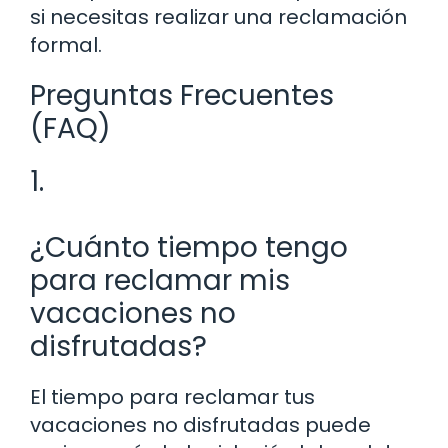
si necesitas realizar una reclamación
formal.
Preguntas Frecuentes
(FAQ)
1.
¿Cuánto tiempo tengo
para reclamar mis
vacaciones no
disfrutadas?
El tiempo para reclamar tus
vacaciones no disfrutadas puede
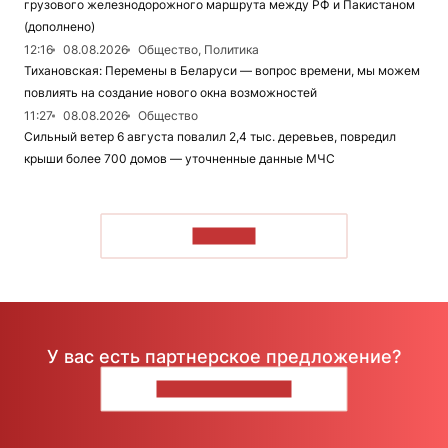
грузового железнодорожного маршрута между РФ и Пакистаном
(дополнено)
12:16
08.08.2026
Общество, Политика
Тихановская: Перемены в Беларуси — вопрос времени, мы можем
повлиять на создание нового окна возможностей
11:27
08.08.2026
Общество
Сильный ветер 6 августа повалил 2,4 тыс. деревьев, повредил
крыши более 700 домов — уточненные данные МЧС
ЧИТАТЬ
У вас есть партнерское предложение?
НАПИШИТЕ НАМ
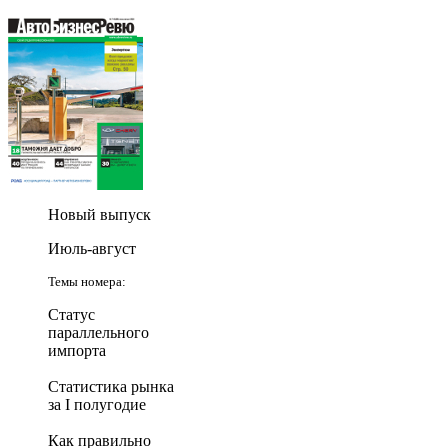
Новый выпуск
Июль-август
Темы номера:
Статус
параллельного
импорта
Статистика рынка
за I полугодие
Как правильно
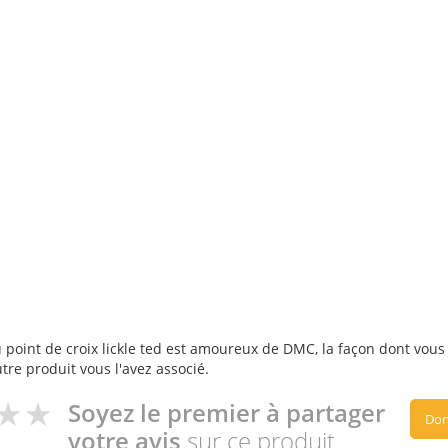
point de croix lickle ted est amoureux de DMC, la façon dont vous l'
utre produit vous l'avez associé.
Soyez le premier à partager
Don
votre avis
sur ce produit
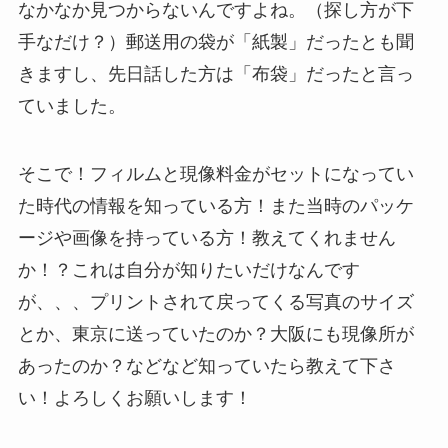
なかなか見つからないんですよね。（探し方が下
手なだけ？）郵送用の袋が「紙製」だったとも聞
きますし、先日話した方は「布袋」だったと言っ
ていました。
そこで！フィルムと現像料金がセットになってい
た時代の情報を知っている方！また当時のパッケ
ージや画像を持っている方！教えてくれません
か！？これは自分が知りたいだけなんです
が、、、プリントされて戻ってくる写真のサイズ
とか、東京に送っていたのか？大阪にも現像所が
あったのか？などなど知っていたら教えて下さ
い！よろしくお願いします！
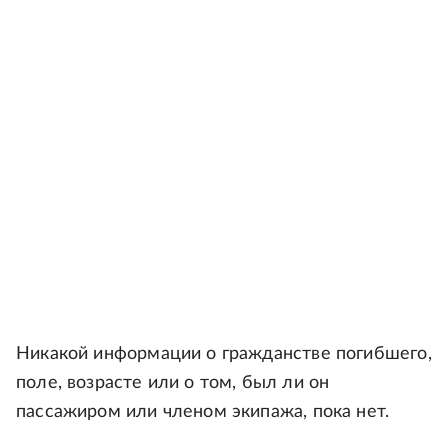
Никакой информации о гражданстве погибшего,
поле, возрасте или о том, был ли он
пассажиром или членом экипажа, пока нет.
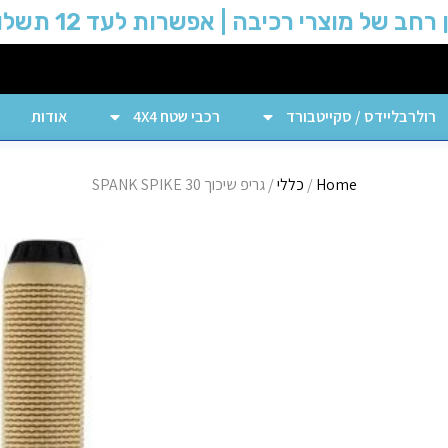
 רחב של מוצרי רכיבה | אפשרות לעד 12 תשלומים
רולרבליידס / סקייטבורד
רכבי שטח 4X4
אודות
Home
/
כללי
/ גריפ שיכוך SPANK SPIKE 30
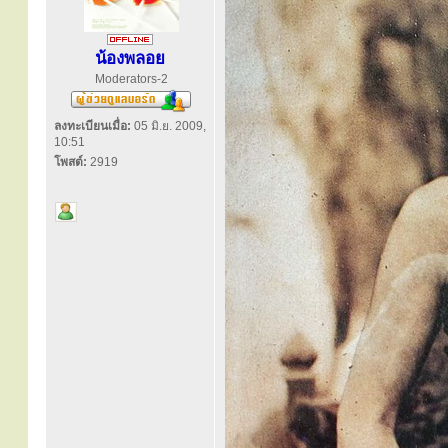
น้องพลอย
Moderators-2
ลงทะเบียนเมื่อ:
05 มิ.ย. 2009,
10:51
โพสต์:
2919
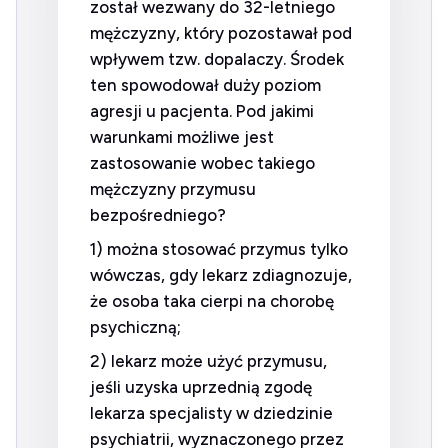
został wezwany do 32-letniego
mężczyzny, który pozostawał pod
wpływem tzw. dopalaczy. Środek
ten spowodował duży poziom
agresji u pacjenta. Pod jakimi
warunkami możliwe jest
zastosowanie wobec takiego
mężczyzny przymusu
bezpośredniego?
1) można stosować przymus tylko
wówczas, gdy lekarz zdiagnozuje,
że osoba taka cierpi na chorobę
psychiczną;
2) lekarz może użyć przymusu,
jeśli uzyska uprzednią zgodę
lekarza specjalisty w dziedzinie
psychiatrii, wyznaczonego przez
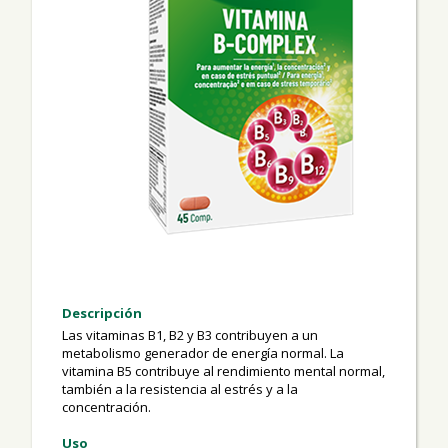
Descripción
Las vitaminas B1, B2 y B3 contribuyen a un
metabolismo generador de energía normal. La
vitamina B5 contribuye al rendimiento mental normal,
también a la resistencia al estrés y a la
concentración.
Uso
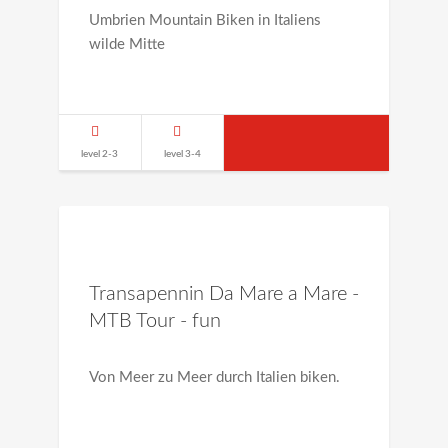
Umbrien Mountain Biken in Italiens
wilde Mitte
level 2-3
level 3-4
Transapennin Da Mare a Mare -
MTB Tour - fun
Von Meer zu Meer durch Italien biken.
● ● ● ●
» What is expected
Nothing but a number, please, for how many lines of the data hold "produit".

» Answer space
2